Lepon used to go by Ariel, “lion of God.” At Harvard, she switched to Kiyomi, her Japanese middle name. (Her mother is third-generation Japanese-American and grew up in Hawaii, she says, “and my father is Jewish and from Ohio.”) Kiyomi means “clear, pure, beauty,” she adds. “It’s the way I try to live every day, in a graceful way, the way I want to see others live, too.”

Dance has always been a part of her life. This spring she worked on choreography with student dancers at Cambridge’s public high school. “There isn’t really a modern dance company in Keystone,” she acknowledges. “But if I am skiing every day, that’s sort of like dancing with the mountain.”

• • •

 “Living proof of the concepts”

This spring, Adam B. Kern co-taught a course on the “philosophy of parenting” to inmates at Boston’s Suffolk County House of Correction. One topic was punishment. “How and when should we punish kids?” asked Kern in discussing an excerpt from The Moral Education Theory of Punishment, by Jean Hampton. “Should we hit them? Should we give them a time out, accompanied by telling them why? The interesting thing is you can use the why question to answer the how question. Hampton claims that we should punish people to teach them moral knowledge.”

Who is more viscerally versed in how and whys of punishment: the prisoners or the Ivy-educated Kern? But in two years of running philosophy seminars at the jail (on topics ranging from free will and ethics to politics), Kern has found his students are hungry for ideas, for ways to make meaning of their circumstances—and their existence. They also have the time to think things through. “They are enthusiastic. There are students who ask to start writing essays and who want extra readings,” he says. “I can teach the class Socratically and it’s easy because I ask them questions and they respond. It may not be the right answer or even a good one, but they don’t care. They are willing to give a first effort because they are fearless.”

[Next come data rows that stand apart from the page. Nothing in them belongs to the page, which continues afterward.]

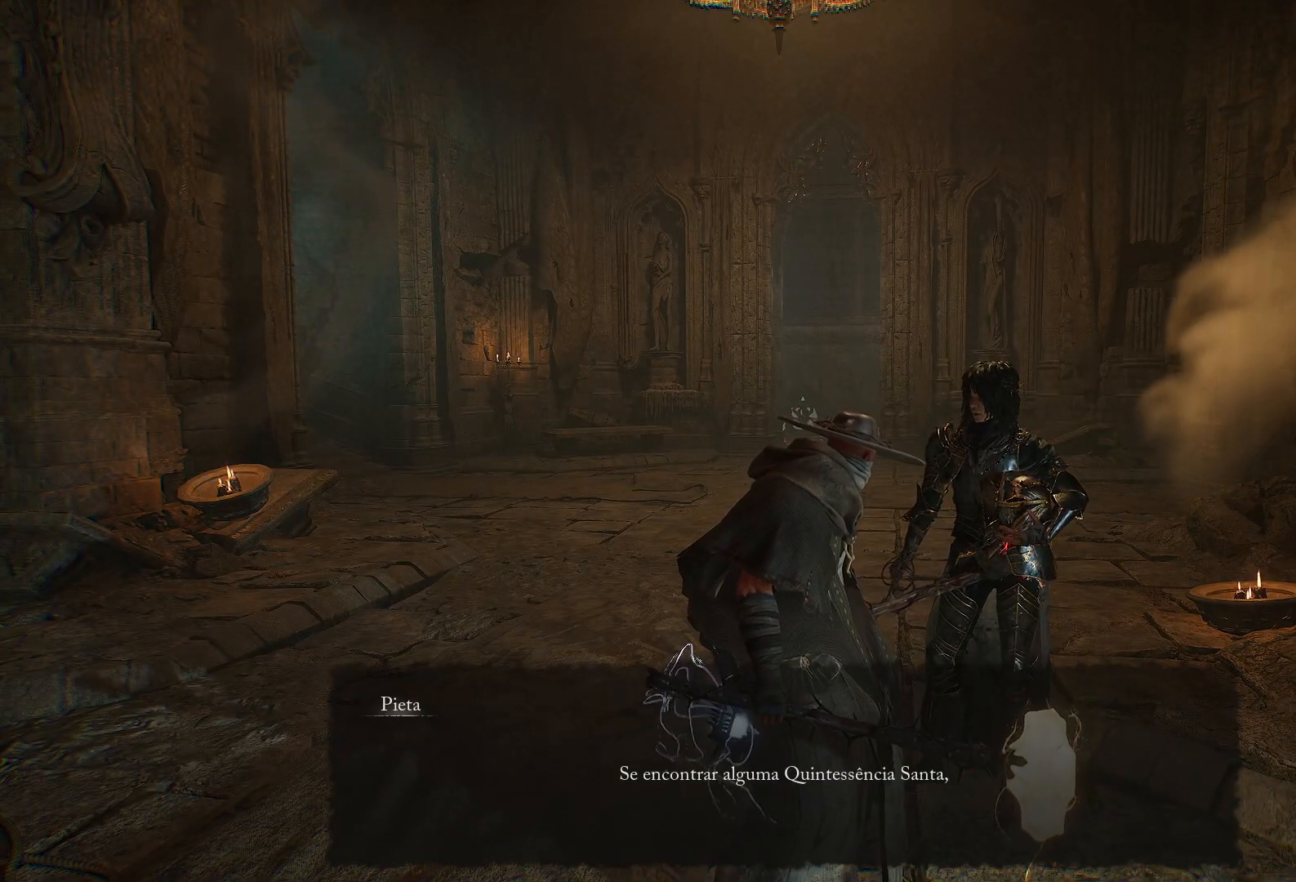
{"buttons": ["CROSS"], "left_stick": "center", "right_stick": "center", "events": [[100, "CROSS", "up"], [217, "CROSS", "down"], [334, "CROSS", "up"], [450, "CROSS", "down"]]}
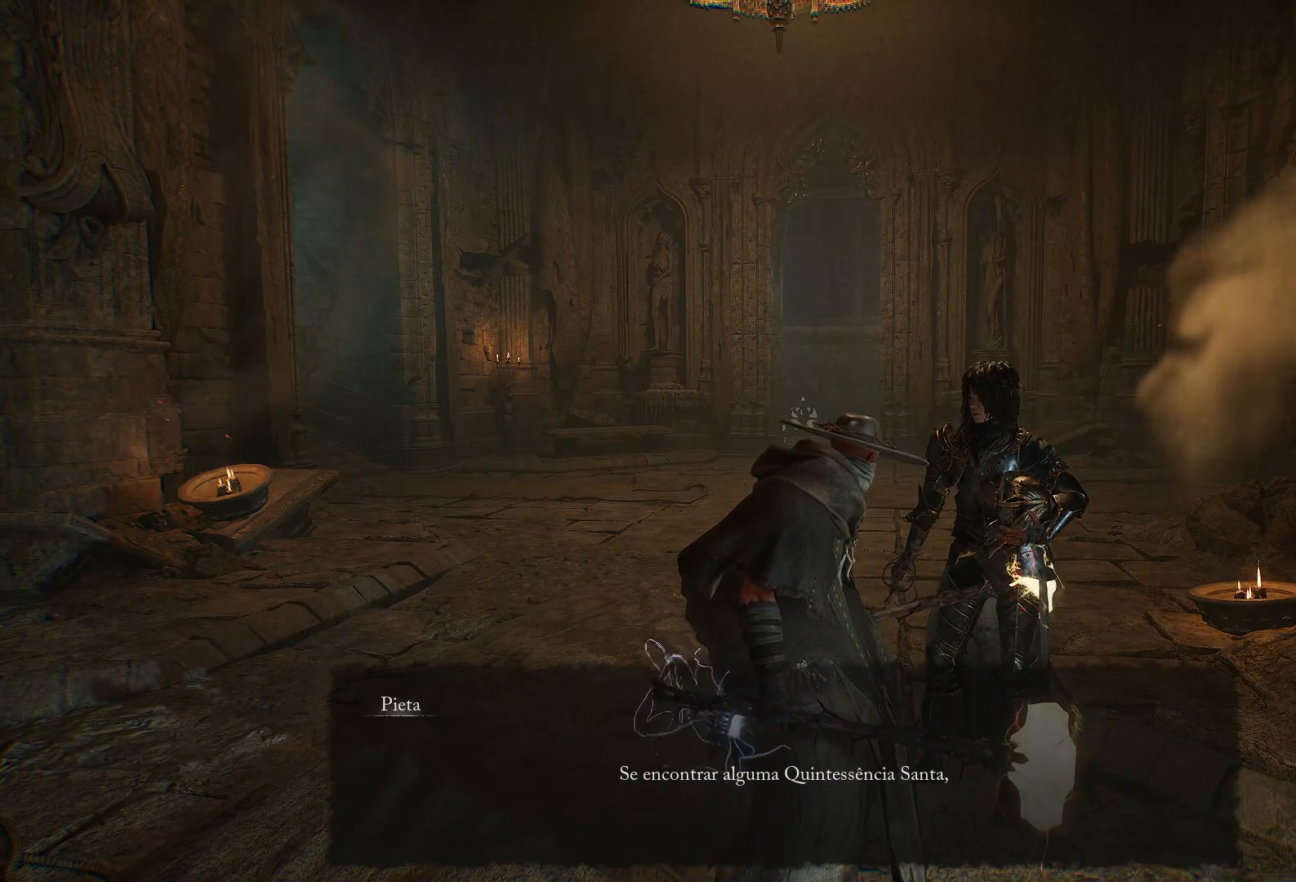
{"buttons": [], "left_stick": "center", "right_stick": "center", "events": [[67, "CROSS", "up"], [151, "CROSS", "down"], [284, "CROSS", "up"]]}
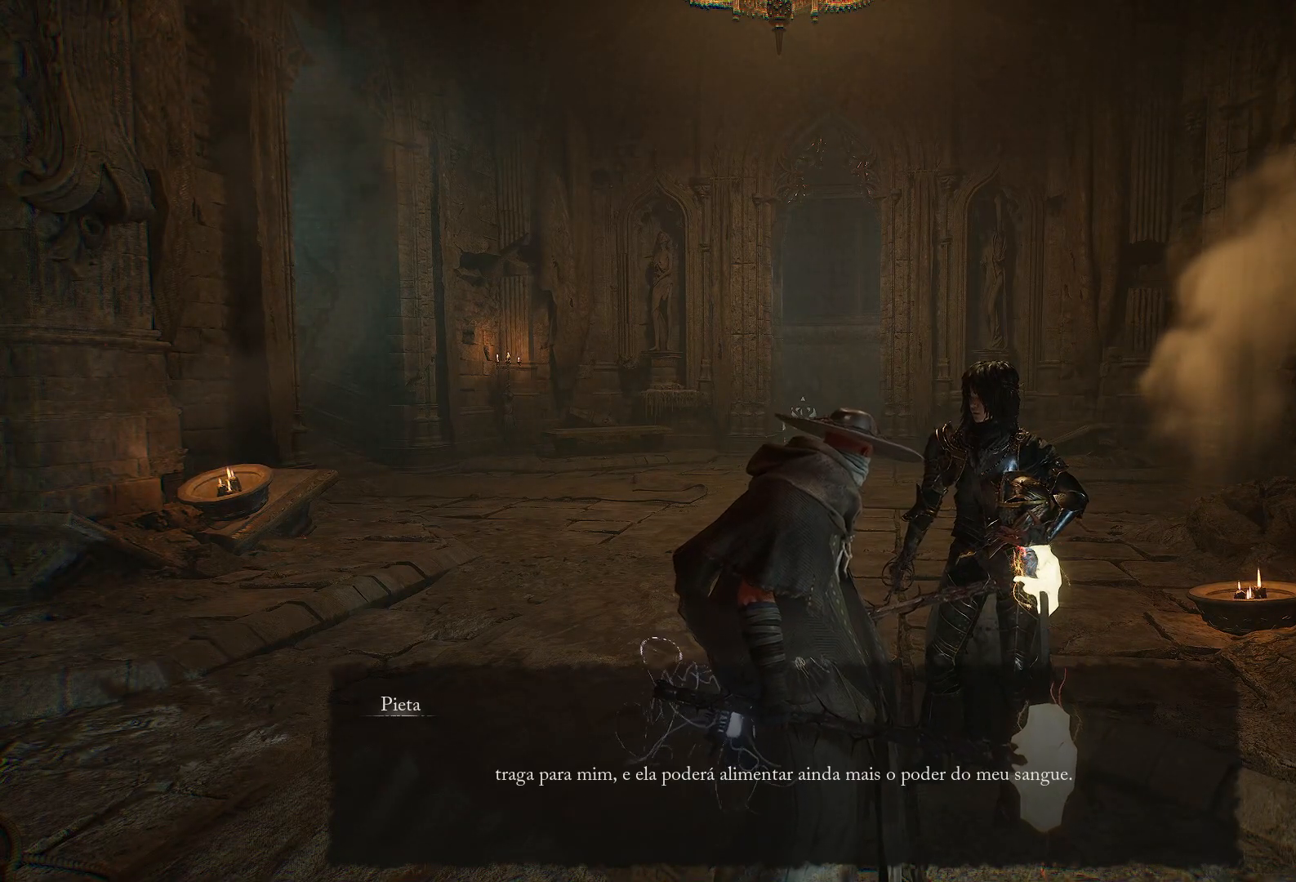
{"buttons": ["CROSS"], "left_stick": "center", "right_stick": "center", "events": [[33, "CROSS", "down"], [183, "CROSS", "up"], [250, "CROSS", "down"], [384, "CROSS", "up"], [467, "CROSS", "down"]]}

One woman said the classes give her a sense of self-worth. A man came up after a 50-minute discussion on Kant and asked, “Do you all talk about these things in conversation at Harvard?” Kern told him, “‘Not ordinarily.’ And he said, ‘Because every night after class I go back to my cellies and talk to them and it opens up whole new worlds.’”

If Kern has one aim, it is to make sophisticated ideas accessible. Philosophical products now fall into two groups, he explains: one for academics and one “for the rest of the folks.” The material for lay readers is simplified to the point of being trite. The former group is complex, precise, and uses its own language: “If you approach it with no background, it is completely baffling,” he says, and adds, “I am acutely aware of this because I’ve done it.”

What’s needed is a replication of “that feeling of interacting with a professor,” he says, “of coming out with your first big questions and then getting help breaking them down into precise inquiry.” Media technology and interactivity play a huge role, as do visualizations. Kern joined an MIT student to develop “LOGOS,” which models ideas as images of 3-D buildings. One features Kantian philosophy; another being developed will depict a set of experiments and inferences discussed in Phil 151z: “The Philosophy of Quantum Mechanics” (taught by professor of philosophy Edward J. Hall).

Kern, who hails from Indiana, will continue his inquiries through the Von Clemm Fellowship at Oxford in the fall. “I love thinking things through and writing and research, but I don’t think that’s a complete life,” he notes. Any future as a professor would also encompass politics and law, and make room for a wide reach beyond books and the classroom, “to engage in living proof of the concepts.” In the end, “inquiry does not have to presuppose that we get to some final, conclusive truth,” he adds. “We just need to get to better and better answers.”